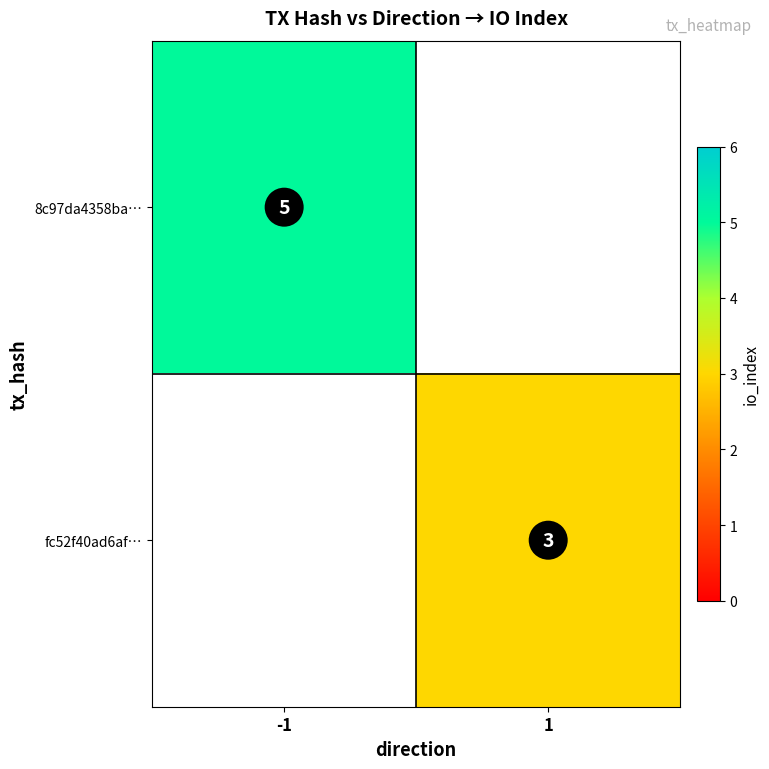

How many series are shown in this chart?

2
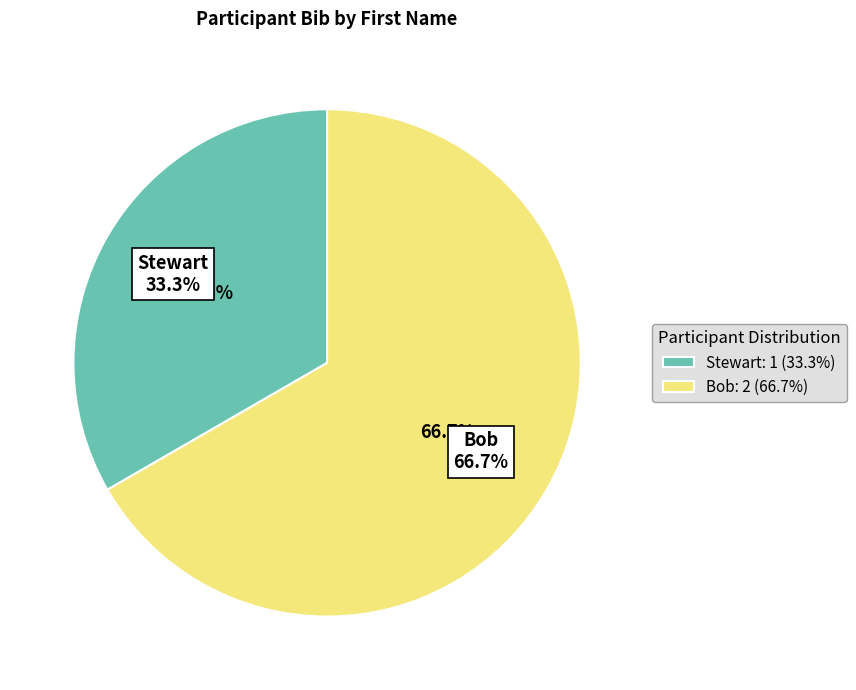

True or false: Stewart accounts for 28% of the total.

False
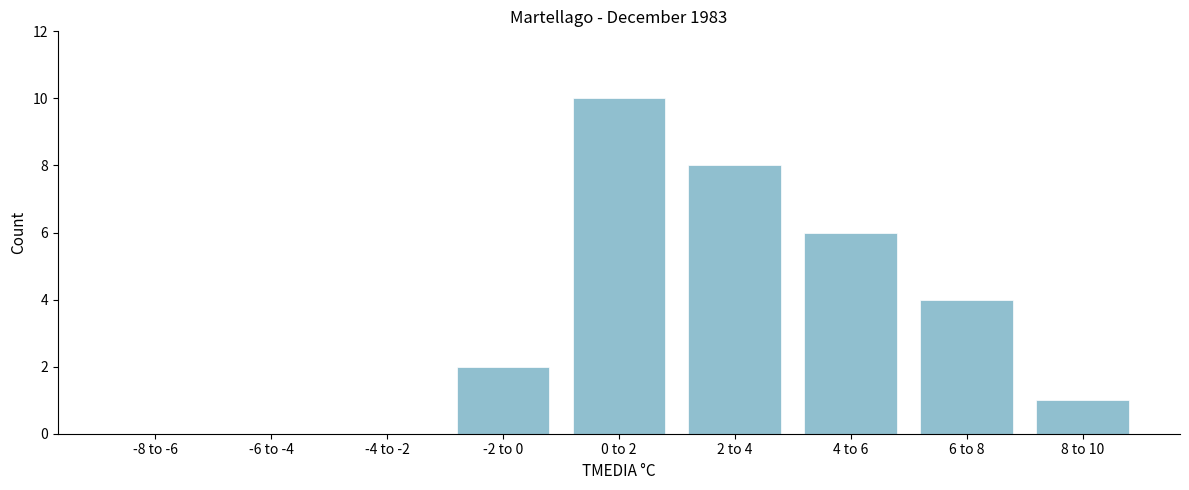

Reading right to left, what are all the values shown in this chart?

8 to 10=1	6 to 8=4	4 to 6=6	2 to 4=8	0 to 2=10	-2 to 0=2	-4 to -2=0	-6 to -4=0	-8 to -6=0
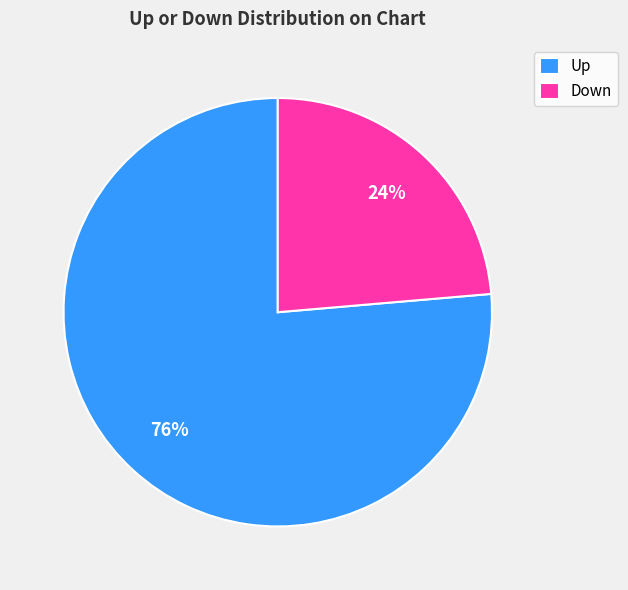

Between Down and Up, which is larger?

Up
====================
WHAT YOU HAVE TO DO => Copy out every row above word for word, leaving out the pictures.

FINISHED EXERCISE =>
How many series are shown in this chart?

2

True or false: Stewart accounts for 28% of the total.

False

Reading right to left, what are all the values shown in this chart?

8 to 10=1	6 to 8=4	4 to 6=6	2 to 4=8	0 to 2=10	-2 to 0=2	-4 to -2=0	-6 to -4=0	-8 to -6=0

Between Down and Up, which is larger?

Up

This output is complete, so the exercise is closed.